The 71-year-old Holocaust survivor, who once served Reform congregations in Ilford and North-West London, was one of 300 Jews in baggy sweaters and sensible shoes who trudged through the rocky, thorn-strewn hills of Samaria on Tu Bishvat, the New Year for Trees, to plant 500 olive saplings for the Palestinian villagers of Salem.

Guarded by jeeploads of soldiers and police, they were replacing trees vandalised during the autumn harvest season by Salem’s radical settler neighbours. Some were uprooted; some were torched; some were hacked with power saws, but have now been trimmed clean and are sprouting afresh.

Villagers estimated the loss at £30,000. They strenuously denied claims by right-wing publicists that they had ravaged their own trees to give the Jews a bad name, or that they were the victims of over-enthusiastic pruning. You don’t prune, they said, before you pick the fruit.

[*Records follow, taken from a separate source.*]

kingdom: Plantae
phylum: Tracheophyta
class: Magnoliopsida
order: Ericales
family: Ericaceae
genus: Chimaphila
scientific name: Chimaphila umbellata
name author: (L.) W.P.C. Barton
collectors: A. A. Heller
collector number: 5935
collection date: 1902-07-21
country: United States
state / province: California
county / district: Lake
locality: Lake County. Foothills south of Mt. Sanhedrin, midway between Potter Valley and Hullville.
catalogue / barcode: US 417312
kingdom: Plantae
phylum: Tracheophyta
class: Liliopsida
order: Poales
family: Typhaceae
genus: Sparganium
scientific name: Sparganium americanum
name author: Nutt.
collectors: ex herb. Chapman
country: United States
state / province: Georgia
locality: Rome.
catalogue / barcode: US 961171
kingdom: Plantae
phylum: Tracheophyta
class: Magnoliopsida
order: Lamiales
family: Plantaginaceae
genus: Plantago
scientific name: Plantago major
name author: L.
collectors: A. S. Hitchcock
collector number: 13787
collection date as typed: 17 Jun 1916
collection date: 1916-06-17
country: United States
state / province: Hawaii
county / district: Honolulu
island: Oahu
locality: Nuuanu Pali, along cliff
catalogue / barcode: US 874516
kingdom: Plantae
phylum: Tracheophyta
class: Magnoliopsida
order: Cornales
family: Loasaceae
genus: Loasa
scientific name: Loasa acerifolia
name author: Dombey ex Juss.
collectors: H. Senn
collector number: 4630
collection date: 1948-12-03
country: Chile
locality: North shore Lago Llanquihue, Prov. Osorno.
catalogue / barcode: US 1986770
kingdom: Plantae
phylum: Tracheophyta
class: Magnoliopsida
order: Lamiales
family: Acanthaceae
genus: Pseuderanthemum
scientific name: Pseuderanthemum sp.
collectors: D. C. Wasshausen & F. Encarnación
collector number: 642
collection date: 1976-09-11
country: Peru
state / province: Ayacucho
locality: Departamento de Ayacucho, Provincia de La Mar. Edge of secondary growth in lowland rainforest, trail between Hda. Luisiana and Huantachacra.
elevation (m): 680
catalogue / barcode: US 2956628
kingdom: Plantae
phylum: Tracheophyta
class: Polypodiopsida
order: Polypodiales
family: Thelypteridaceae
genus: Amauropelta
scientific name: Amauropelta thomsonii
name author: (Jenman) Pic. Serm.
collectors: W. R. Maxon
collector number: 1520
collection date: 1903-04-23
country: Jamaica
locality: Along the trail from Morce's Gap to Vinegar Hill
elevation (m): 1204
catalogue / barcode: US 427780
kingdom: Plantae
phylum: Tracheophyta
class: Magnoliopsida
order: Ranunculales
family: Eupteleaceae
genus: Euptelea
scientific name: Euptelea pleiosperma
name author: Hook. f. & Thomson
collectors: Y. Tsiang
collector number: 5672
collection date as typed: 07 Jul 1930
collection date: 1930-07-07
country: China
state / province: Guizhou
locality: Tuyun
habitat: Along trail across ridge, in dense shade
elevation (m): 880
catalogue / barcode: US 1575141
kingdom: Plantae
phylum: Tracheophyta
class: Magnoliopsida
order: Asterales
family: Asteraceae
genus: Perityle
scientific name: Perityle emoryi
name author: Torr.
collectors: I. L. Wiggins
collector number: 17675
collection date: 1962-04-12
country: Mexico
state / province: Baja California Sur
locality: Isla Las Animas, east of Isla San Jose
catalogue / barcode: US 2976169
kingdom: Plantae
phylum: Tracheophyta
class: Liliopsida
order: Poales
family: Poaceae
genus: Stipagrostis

On Monday, the fields were like a movie back lot for a falafel Western. Young Arabs showed off their horsemanship, donkeys brayed, shepherd boys grazed their flocks. Motherly Israelis handed out Tu Bishvat dried fruit.

Arik Ascherman, chairman of Rabbis for Human Rights, a Hollywood preacher if ever there was one, recited a verse from Deuteronomy (20:19): “When thou shalt besiege a city, in making war against it to take it, thou shalt not destroy the trees thereof.”

Abu Zaki, a 37-year-old father of six whose family lost about 100 trees, told the JC: “We’d cultivated these trees for more than 30 years. This is how we earn our living. You come in the morning and you find they’ve been destroyed. It’s as if a murderer breaks into your house and kills your children.”

Ahmed Shtayeh, another farmer digging away in a flamboyant white turban, thanked his guests. “We see that there are different Jews, good ones as well as bad ones. The problem is that in the name of religion, the settlers disgrace their own people.”

The planters, men and women ranging from early 20s to early 80s, were bussed in by five organisations: the New Israel Fund, Rabbis for Human Rights, the Kibbutz Movement, the Reform Political Action Committee and the Bina Jewish education institute. The NIF alone raised £3,000 from small donors to pay for the new trees.

Sami Michael, a veteran Baghdad-born Hebrew novelist, told the JC: “I am a Jew who suffered in Iraq for being a Jew. I can’t see how I can live in a Jewish country where Arabs suffer because they are a minority.”

Haim Guri, the 82-year-old poet of the Palmach, the strike force of Israel’s War of Independence, took the vandalism as a personal blow. “As someone who was born here and was brought up to love this landscape, it is unacceptable to me that fellow Jews destroyed the olive trees of these impoverished peasants.

“Having lived through six wars and seen all the hatred they generated, I think there is no simple solution to the conflict between our peoples.

“No force on earth is going to remove us from this land, and no force is going to remove the Arabs either. But kindness and good neighbourliness still mean something.”